By Paul Greenberg
Wednesday, January 11, 2012
Who says Occupy Wall Street hasn't accomplished something specific?
You can put a number on it, or at least The Associated Press did. Talk about redistributing the wealth: According to the AP, the first two months of the nationwide Occupy Wall Street protests cost local taxpayers across the country at least $13 million in overtime for police work and other such expenses.
That's $13 million in public services the Occupy crowd has accomplished right there.
At least since Huey Long's late great Share the Wealth clubs, there have been those convinced that the 1 percent are holding down the 99 percent. Their solution, now as then, is to redistribute the wealth. As if the American economy were one great pie rather than a dynamic, always-changing system, forever poised between growth and decay.
But it's not true that Occupy Wall Street and its various local franchises have no respect for private property. They have so much respect for it they'd like government to send more of it their way -- so they could respect it even more. Up close.
It's not just wealth that the redistributionists would redistribute, but constitutional powers. With or without the consent of the governed. The other day our president announced the appointment, effective immediately, of four top federal regulators, also know as czars these informal days -- as in car czar, health-care czar, AIDS czar ... and so interminably on.
These latest four czars are what's known as recess appointments -- appointments made while Congress is not in session. That is, in recess. Nothing wrong with that. A president is permitted to fill vacancies in office when Congress is in recess.

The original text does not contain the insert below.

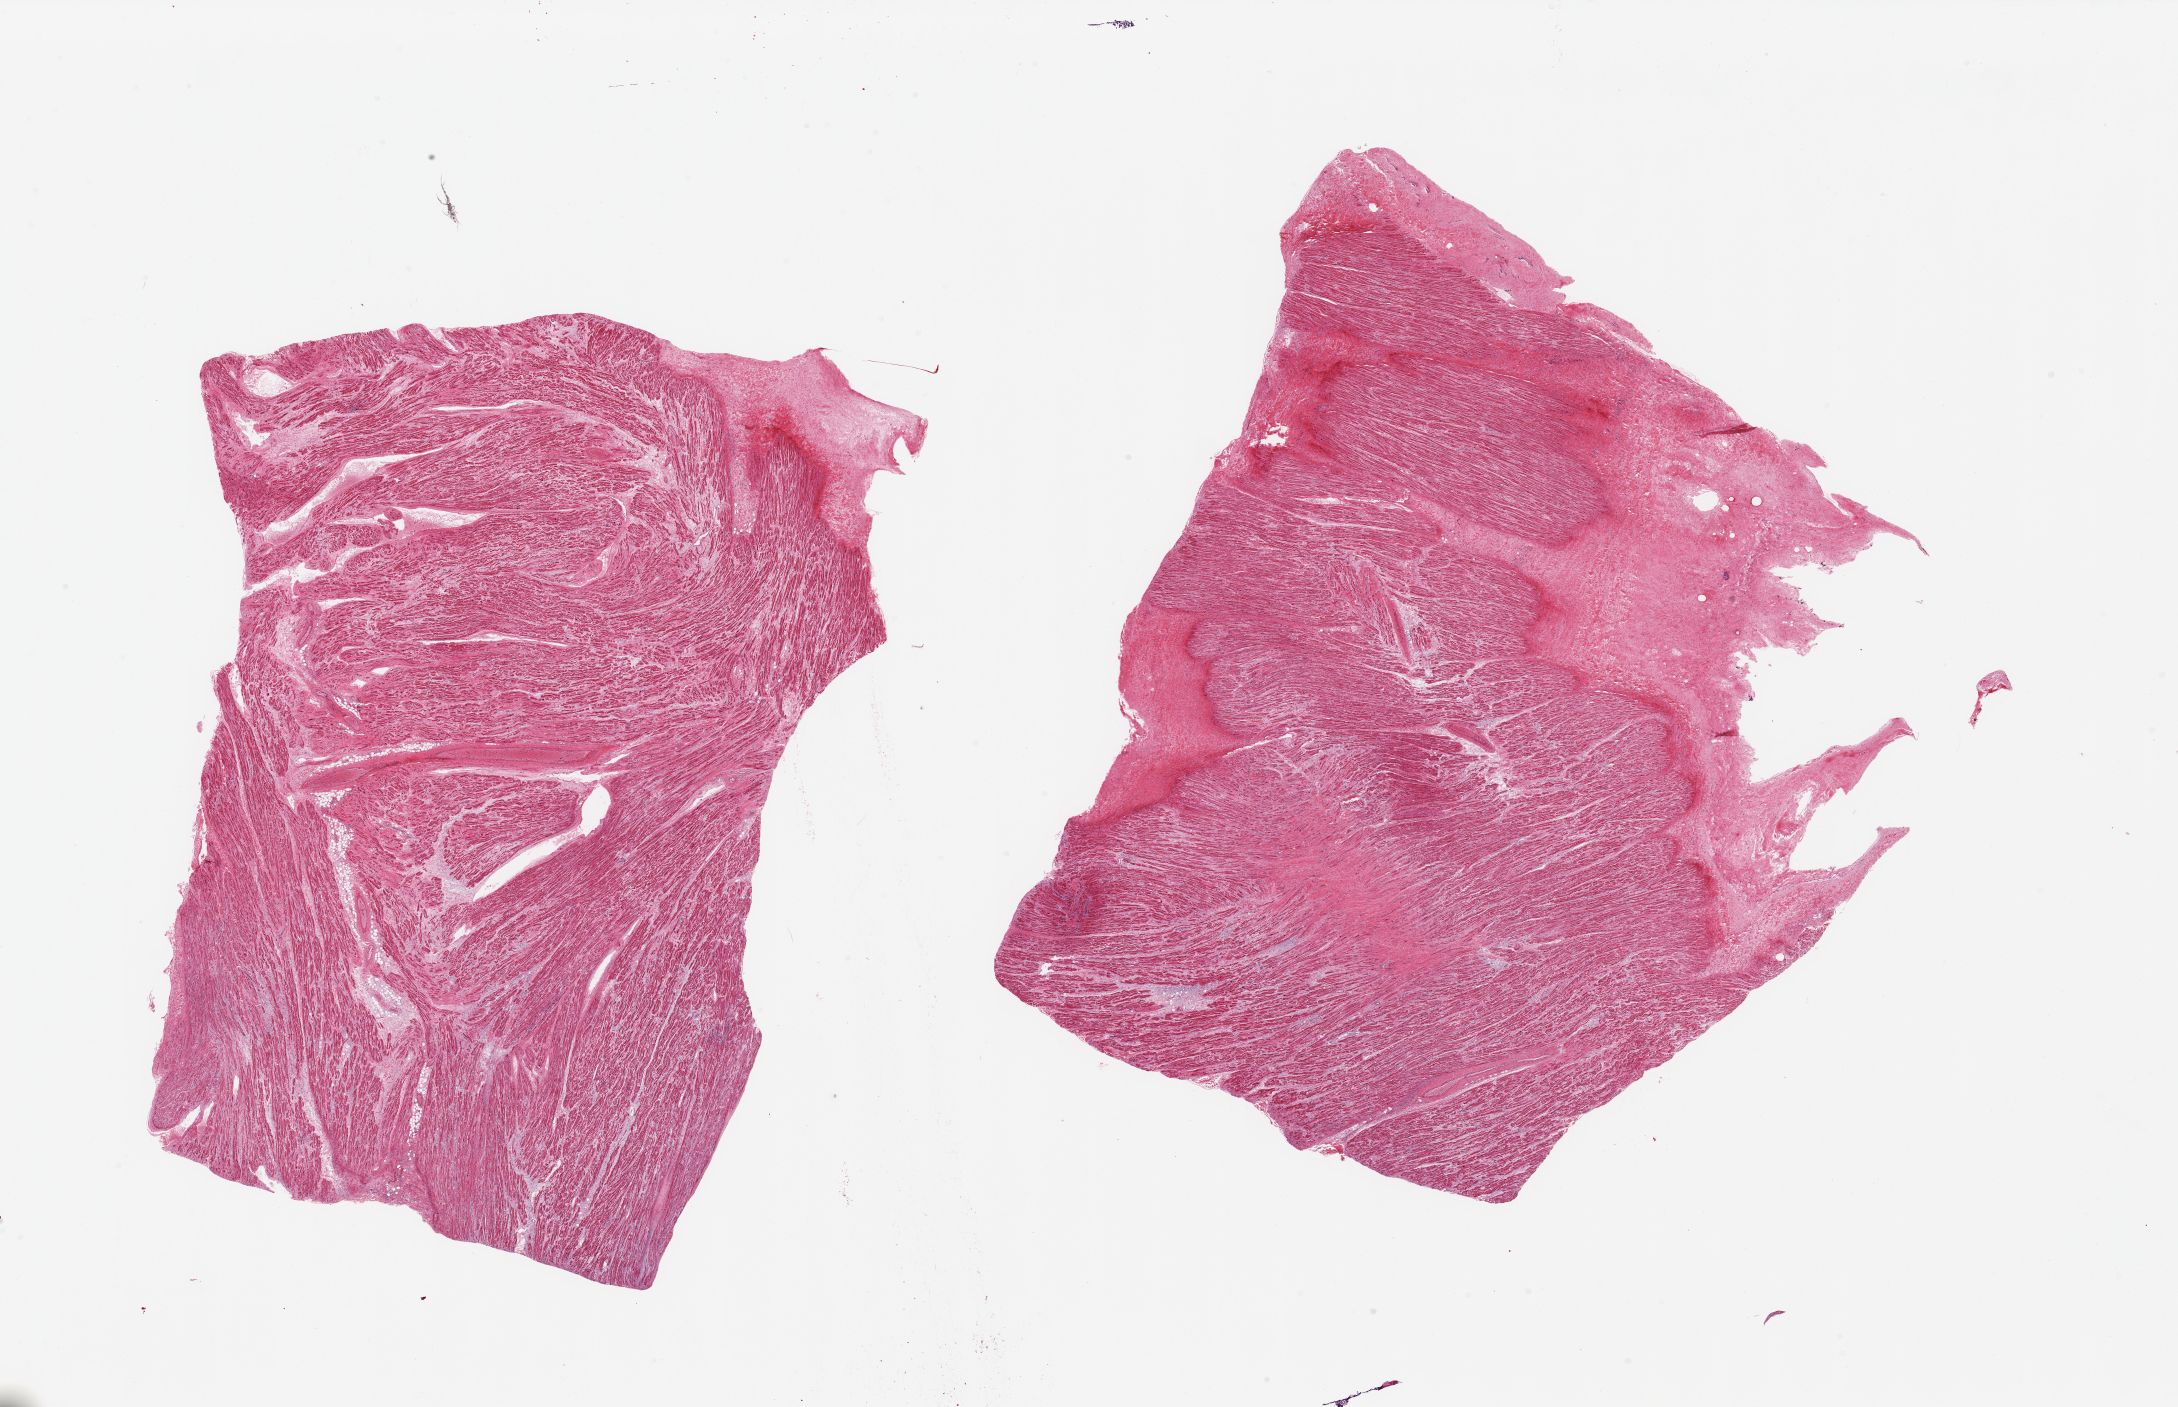
H&E whole-slide image, shown as a low-resolution overview of the whole scanned area (about 34.5 x 22.3 mm), PAXgene-fixed paraffin-embedded (PFPE) section, target tissue: auricular appendage, tissue donor sample. Donor: male.
Pathologist's review note for this sample: 2 pieces; 30% & 10% fibrous content.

There's just one small problem: Congress isn't in recess. Not formally. Indeed, the Senate, which is supposed to approve such appointments, can't be in recess because the House hasn't agreed to adjourn, and neither house may recess for more than three days without the consent of the other. As the Constitution prudently provides.
Those cagey Founding Fathers were scarcely strangers to political intrigue, having engaged in it with some regularity, and with some relish, too. They were determined to erect safeguards against a president's trying to get around Congress' constitutional powers, as all chief executives are tempted to do. The framers built well; it's still hard to get around the Constitution's limits, though Lord knows presidents will try.
The White House dismissed all such objections as technicalities, mere technicalities. It would decide when Congress was and wasn't in session, thank you. Those nitpicking Republicans were making a great big fuss over a little nothing. Just a few words of the Constitution. To be specific, Article I, Section 5, and only the last clause of it at that. Big deal. Our president has decided to ignore that petty detail. Call him our constitution czar.
Those same Founders prescribed the oath that presidents take on entering office, and even stuck it in the new Constitution, obliging the chief executive to swear, in front of God and everybody, to "preserve, protect, and defend the Constitution of the United States."
But, hey, those are only words, too.
Why let them stop a president? Why not occupy the Constitution, too?
Thrown out of Zuccotti Park in lower Manhattan, Occupy Wall Street has sought sanctuary elsewhere. This led it, naturally enough, to the traditional providers of sanctuary, the nearest church, in this case Trinity Wall Street.
Trinity Wall Street. What a perfect name for a church, combining as it does the holy and profane. But what doesn't? And just which is which? And why can't the two mix, like good and evil, commerce and holy orders?
Even a church has to keep books, if only to keep up with tithes, and the most sincere prayers may be uttered on the floor of a stock exchange. Especially during a crash. Think of the appeals to heaven that must have risen from the New York stock exchange in October of 1929. There may be few things more sincere than desperation. Blessed are the poor in spirit.
Trinity Wall Street offered the Occupiers sanctuary all during their takeover of nearby Zuccotti Park -- not just "expressions of sympathy," according to a report in the ever-earnest New York Times, "but also meeting spaces, resting areas, pastoral services, electricity, bathrooms, even blankets and hot chocolate." Sounds homey.
But when the Occupiers wore out their welcome at the park, and sought sanctuary on church property at Duarte Park, the Rev. James Cooper decided enough was enough. "Calling this an issue of 'political sanctuary' is manipulative and blind to reality," the reverend pronounced.
Doing unto others is one thing, being done unto quite another, and that's where the Rev. Mr. Cooper drew the line. It was one thing for public property to be occupied, another when his own church became occupied territory. His eyes were opened, praise the Lord.
No, it may not have been a miracle. On the contrary, you might say the reverend's reaction was wholly natural under the circumstances. It's called the Tragedy of the Commons. What's everybody's property is nobody's while one's own is seen as sacred. The reverend may have been blind before, but now he sees. Nothing increaseth understanding like being victimized by self-proclaimed victims. In this changing world, that much doesn't seem to have changed at all.